JEPLAN is scheduled to build its first independently-owned plant for recycling cellular phones (total cost is five hundred million yen or six million US dollars) into bio-ethanol in 2016 and another plant for producing ethanol from plastics, cotton, etc. (total cost is four billion yen or fifty million US dollars) in 2017 in Kita-Kyushu City. Building costs have already been successfully raised from private investors and JEPLAN is scheduled to offer an IPO in 2016 to collect more funds.

Michihiko thinks it will take many years before the culture is thoroughly permeated throughout Japan and beyond. He sites that it took 12 years for the rate of recycling PET bottles to grow to 85%.

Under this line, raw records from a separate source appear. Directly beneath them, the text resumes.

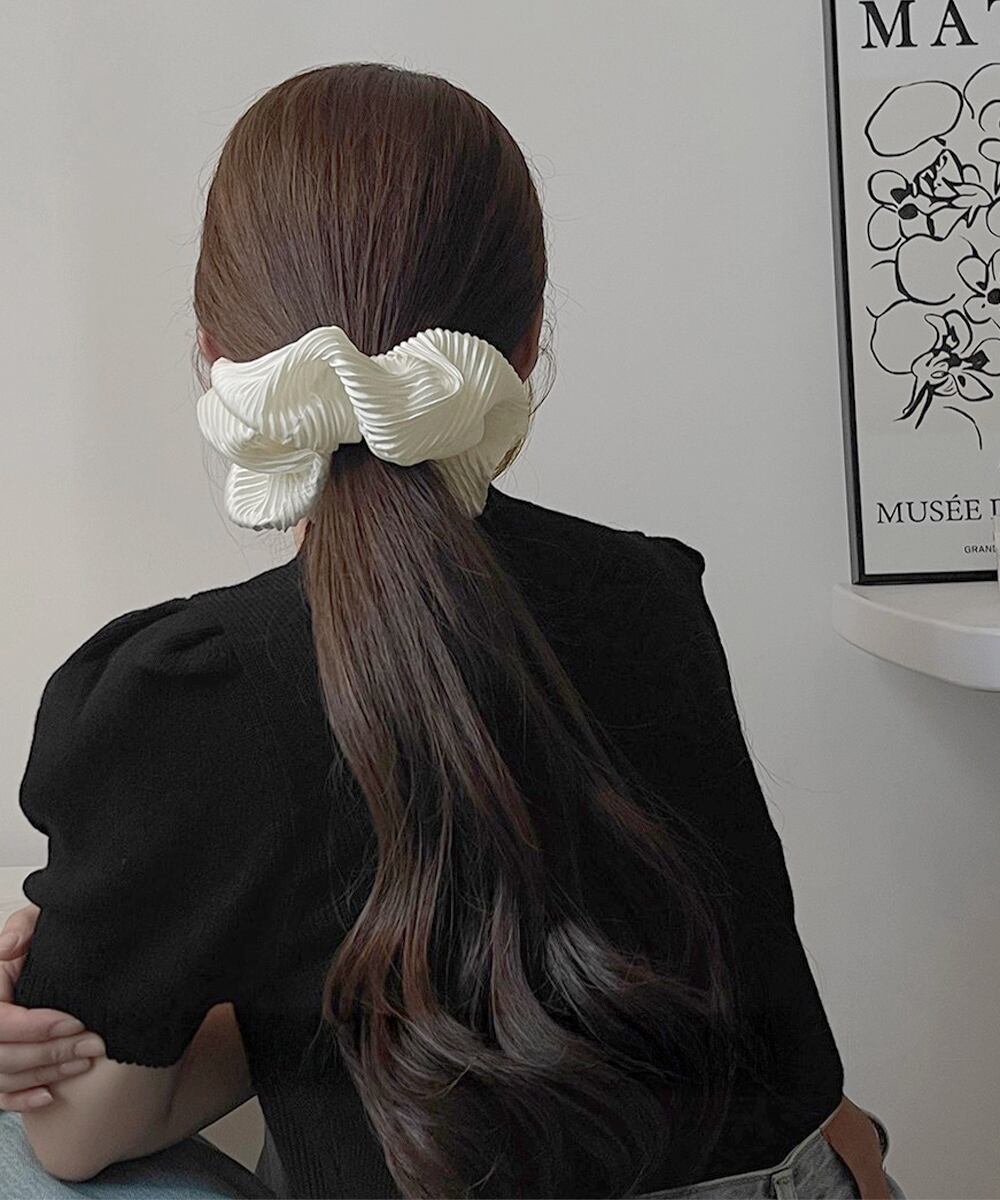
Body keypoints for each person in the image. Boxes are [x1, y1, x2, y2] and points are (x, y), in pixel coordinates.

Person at [0, 62, 907, 1200]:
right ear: (525, 346)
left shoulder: (191, 701)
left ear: (214, 356)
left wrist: (157, 969)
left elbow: (79, 1136)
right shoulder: (653, 598)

Michihiko was born in 1965 into a prominent business-owning family in Kyushu called “Omi Merchants.” Omi Merchants in the 18th century were known for their philosophy that merchants contributed to the well-being of the consumers and prosperity of the community they worked in through their businesses. He grew up watching how his mother, who married into the Iwamoto family, maneuvered her way into managing the largest department store chain along with other businesses in Kagoshima City, loyally inheriting the spirit of Omi Merchants. He and his wife live in Tokyo with their two small children.